> [Work to complete]
Copy the lines below word for word, beginning at the line that has "common name: Dark-eyed junco" and stopping after the line that has "scientific name: Anas platyrhynchos".

> [Collected data]
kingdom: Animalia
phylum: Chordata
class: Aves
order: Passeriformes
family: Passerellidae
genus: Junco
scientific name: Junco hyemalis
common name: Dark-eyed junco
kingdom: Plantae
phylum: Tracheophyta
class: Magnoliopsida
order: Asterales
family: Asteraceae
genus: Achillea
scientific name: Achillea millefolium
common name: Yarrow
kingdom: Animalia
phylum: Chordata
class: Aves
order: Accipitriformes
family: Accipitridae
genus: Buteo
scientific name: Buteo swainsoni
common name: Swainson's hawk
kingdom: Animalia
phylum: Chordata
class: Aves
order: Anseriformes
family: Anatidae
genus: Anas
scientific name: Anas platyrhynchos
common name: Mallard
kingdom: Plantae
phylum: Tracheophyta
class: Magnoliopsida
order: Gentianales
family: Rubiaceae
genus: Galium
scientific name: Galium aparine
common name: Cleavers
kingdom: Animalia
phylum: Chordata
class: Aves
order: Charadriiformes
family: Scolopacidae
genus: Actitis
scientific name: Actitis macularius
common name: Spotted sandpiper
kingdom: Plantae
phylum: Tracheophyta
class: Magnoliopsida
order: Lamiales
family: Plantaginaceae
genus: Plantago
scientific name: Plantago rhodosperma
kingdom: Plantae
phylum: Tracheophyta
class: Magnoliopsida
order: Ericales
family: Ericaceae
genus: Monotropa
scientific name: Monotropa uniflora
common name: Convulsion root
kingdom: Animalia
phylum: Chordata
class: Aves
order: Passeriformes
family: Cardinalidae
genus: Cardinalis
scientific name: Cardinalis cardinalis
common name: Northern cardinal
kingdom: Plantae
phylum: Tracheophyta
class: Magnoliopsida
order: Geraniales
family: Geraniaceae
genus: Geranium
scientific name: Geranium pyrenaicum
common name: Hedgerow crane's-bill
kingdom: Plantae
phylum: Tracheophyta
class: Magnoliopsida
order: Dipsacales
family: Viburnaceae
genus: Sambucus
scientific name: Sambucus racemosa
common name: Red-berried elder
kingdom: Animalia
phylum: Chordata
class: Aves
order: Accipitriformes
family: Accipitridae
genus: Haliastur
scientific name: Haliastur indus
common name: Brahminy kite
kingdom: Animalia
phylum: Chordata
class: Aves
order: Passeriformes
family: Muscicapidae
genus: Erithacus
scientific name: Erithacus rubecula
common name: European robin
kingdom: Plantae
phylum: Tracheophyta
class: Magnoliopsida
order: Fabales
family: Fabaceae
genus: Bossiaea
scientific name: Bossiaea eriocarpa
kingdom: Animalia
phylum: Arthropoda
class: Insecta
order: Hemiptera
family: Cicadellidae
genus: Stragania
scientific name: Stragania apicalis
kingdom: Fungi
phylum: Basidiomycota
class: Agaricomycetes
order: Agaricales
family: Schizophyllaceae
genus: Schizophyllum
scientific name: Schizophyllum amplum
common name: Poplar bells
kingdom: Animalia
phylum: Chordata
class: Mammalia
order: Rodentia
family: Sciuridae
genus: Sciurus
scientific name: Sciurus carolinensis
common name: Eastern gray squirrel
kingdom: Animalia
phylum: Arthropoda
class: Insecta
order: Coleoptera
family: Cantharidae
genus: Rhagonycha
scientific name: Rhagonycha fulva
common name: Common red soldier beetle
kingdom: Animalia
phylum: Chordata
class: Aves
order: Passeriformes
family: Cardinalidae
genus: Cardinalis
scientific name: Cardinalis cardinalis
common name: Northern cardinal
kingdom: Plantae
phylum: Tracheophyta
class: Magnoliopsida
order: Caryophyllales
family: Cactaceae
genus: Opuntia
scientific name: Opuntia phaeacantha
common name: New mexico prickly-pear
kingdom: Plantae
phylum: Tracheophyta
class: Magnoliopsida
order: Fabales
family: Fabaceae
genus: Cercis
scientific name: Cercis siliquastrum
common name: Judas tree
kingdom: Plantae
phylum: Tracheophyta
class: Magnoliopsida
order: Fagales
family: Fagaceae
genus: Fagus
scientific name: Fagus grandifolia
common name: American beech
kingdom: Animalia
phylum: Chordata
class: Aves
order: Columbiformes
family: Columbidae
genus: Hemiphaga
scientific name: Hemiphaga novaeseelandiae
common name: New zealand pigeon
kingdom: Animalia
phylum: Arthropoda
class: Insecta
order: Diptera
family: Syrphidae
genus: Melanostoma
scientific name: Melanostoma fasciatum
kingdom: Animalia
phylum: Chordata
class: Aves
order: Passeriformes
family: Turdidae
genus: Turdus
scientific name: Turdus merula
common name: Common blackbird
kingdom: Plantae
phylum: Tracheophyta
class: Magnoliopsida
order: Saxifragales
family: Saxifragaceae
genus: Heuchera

> [Exercise response]
common name: Dark-eyed junco
kingdom: Plantae
phylum: Tracheophyta
class: Magnoliopsida
order: Asterales
family: Asteraceae
genus: Achillea
scientific name: Achillea millefolium
common name: Yarrow
kingdom: Animalia
phylum: Chordata
class: Aves
order: Accipitriformes
family: Accipitridae
genus: Buteo
scientific name: Buteo swainsoni
common name: Swainson's hawk
kingdom: Animalia
phylum: Chordata
class: Aves
order: Anseriformes
family: Anatidae
genus: Anas
scientific name: Anas platyrhynchos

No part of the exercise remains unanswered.